Así, su despótico manager y amo el Coronel Parker –temiendo que se le escapase– se lo llevó
a la jaula dorada de Las Vegas y...

Termina Elvis Presley: The Searcher y el canal de cable tienen más el sentido común que la
obvia y buena idea de emitir a continuación el ‘68 Special en edición mega-anfetaminizada
para la efeméride. Y, sí, piensa Rodríguez. Está claro que ahí hay algo porque ahí hay alguien.
Y también hay otra cosa que a Rodríguez se le escapa. Porque Elvis –como el baseball– es
algo que sólo los norteamericanos pueden amor u odiar del todo. Elvis como Hijo Fundante
de los Padres Fundadores y –según el rockensayista Greil Marcus, quien le dedicó su
libro/autopsia Dead Elvis– “obsesión cultural” que no amaina. Algo que nunca se va (no hace
mucho Rodríguez volvió a encontrárselo a él y a su fantasmal hermano gemelo en el último
y magistral cuento de El favor de la sirena, el libro póstumo de Denis Johnson) y que siempre
estará ahí para lo que haga falta, sabiendo que lo que falta siempre es él y que no es fácil
sustituirlo. Ese genoma primigenio del que salen tanto Bob Dylan como The Beatles. El
ingrediente secreto y gaseoso en la Rock’n’Cola a ser adorado hoy mismo por un granjero de
Iowa aullando como un hound dog entre trigales para poder huir de allí para conquistar el
mundo o cuestionado por un rapper de Harlem quien lo considera tan racista/apropiador como
artista de minstrel show con cara embetunada y voz de negro blanco.

Rodríguez piensa todo eso y mira a todo ese.
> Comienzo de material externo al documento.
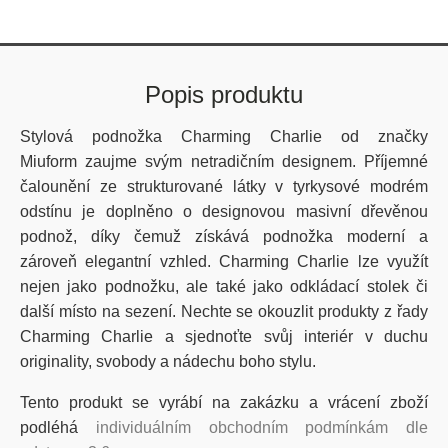
Popis produktu
Stylová podnožka Charming Charlie od značky
Miuform zaujme svým netradičním designem. Příjemné
čalounění ze strukturované látky v tyrkysové modrém
odstínu je doplněno o designovou masivní dřevěnou
podnož, díky čemuž získává podnožka moderní a
zároveň elegantní vzhled. Charming Charlie lze využít
nejen jako podnožku, ale také jako odkládací stolek či
další místo na sezení. Nechte se okouzlit produkty z řady
Charming Charlie a sjednoťte svůj interiér v duchu
originality, svobody a nádechu boho stylu.
Tento produkt se vyrábí na zakázku a vrácení zboží
podléhá
individuálním obchodním podmínkám dle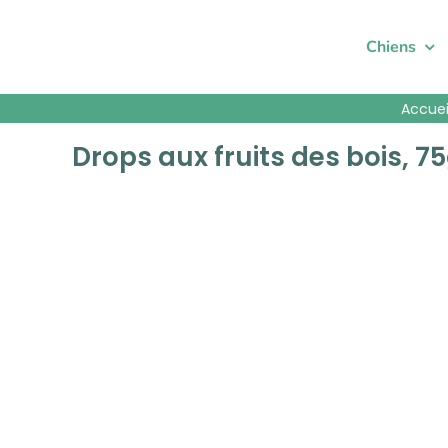
Passer
au
Chiens
contenu
Accuei
Drops aux fruits des bois, 7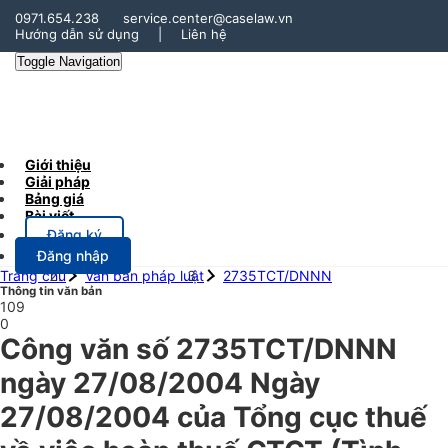
0971.654.238
service.center@caselaw.vn
Hướng dẫn sử dụng
|
Liên hệ
Toggle Navigation
Giới thiệu
Giải pháp
Bảng giá
Bài viết
Đăng ký
Đăng nhập
Trang chủ
Văn bản pháp luật
2735TCT/DNNN
Thông tin văn bản
109
0
Công văn số 2735TCT/DNNN
ngày 27/08/2004 Ngày
27/08/2004 của Tổng cục thuế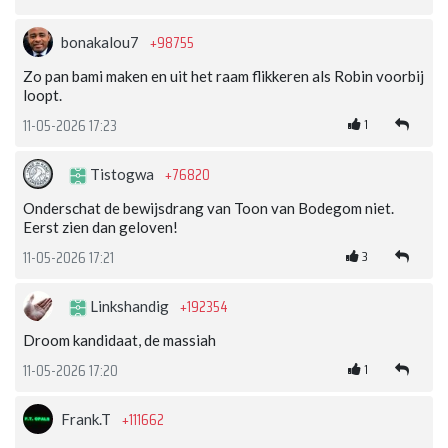
+98755
bonakalou7
Zo pan bami maken en uit het raam flikkeren als Robin voorbij
loopt.
1
11-05-2026 17:23
+76820
Tistogwa
Onderschat de bewijsdrang van Toon van Bodegom niet.
Eerst zien dan geloven!
3
11-05-2026 17:21
+192354
Linkshandig
Droom kandidaat, de massiah
1
11-05-2026 17:20
+111662
Frank.T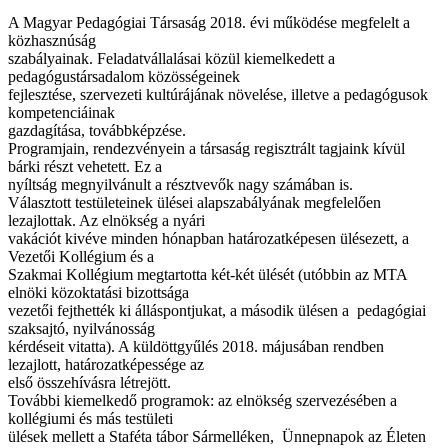
A Magyar Pedagógiai Társaság 2018. évi működése megfelelt a
közhasznúság
szabályainak. Feladatvállalásai közül kiemelkedett a
pedagógustársadalom közösségeinek
fejlesztése, szervezeti kultúrájának növelése, illetve a pedagógusok
kompetenciáinak
gazdagítása, továbbképzése.
Programjain, rendezvényein a társaság regisztrált tagjaink kívül
bárki részt vehetett. Ez a
nyíltság megnyilvánult a résztvevők nagy számában is.
Választott testületeinek ülései alapszabályának megfelelően
lezajlottak. Az elnökség a nyári
vakációt kivéve minden hónapban határozatképesen ülésezett, a
Vezetői Kollégium és a
Szakmai Kollégium megtartotta két-két ülését (utóbbin az MTA
elnöki közoktatási bizottsága
vezetői fejthették ki álláspontjukat, a második ülésen a pedagógiai
szaksajtó, nyilvánosság
kérdéseit vitatta). A küldöttgyűlés 2018. májusában rendben
lezajlott, határozatképessége az
első összehívásra létrejött.
További kiemelkedő programok: az elnökség szervezésében a
kollégiumi és más testületi
ülések mellett a Staféta tábor Sármelléken, Ünnepnapok az Életen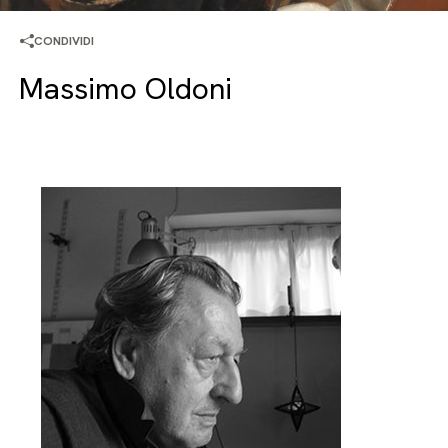
CONDIVIDI
Massimo Oldoni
Y se dice que esta noche –no es su heartbreak hotel pero sí es su heartbreak apartment– el
Elvis ‘68 le sirve. Y mucho. Elvis le ayuda a fantasear con un Rodríguez ‘18 y con la
posibilidad de un nuevo comienzo aunque no tenga glorioso pasado desde el que impulsarse.
No importa. Va a intentarlo. Por lo pronto y para empezar va a vigilar muy de cerca su peso
y su cintura. Y Rodríguez apaga todas las luces y se va a la cama silbando aquello de “Si
pudiese soñar...”.

Y descubre que puede.

Otra cosa, claro, es que ese sueño pueda hacerse realidad.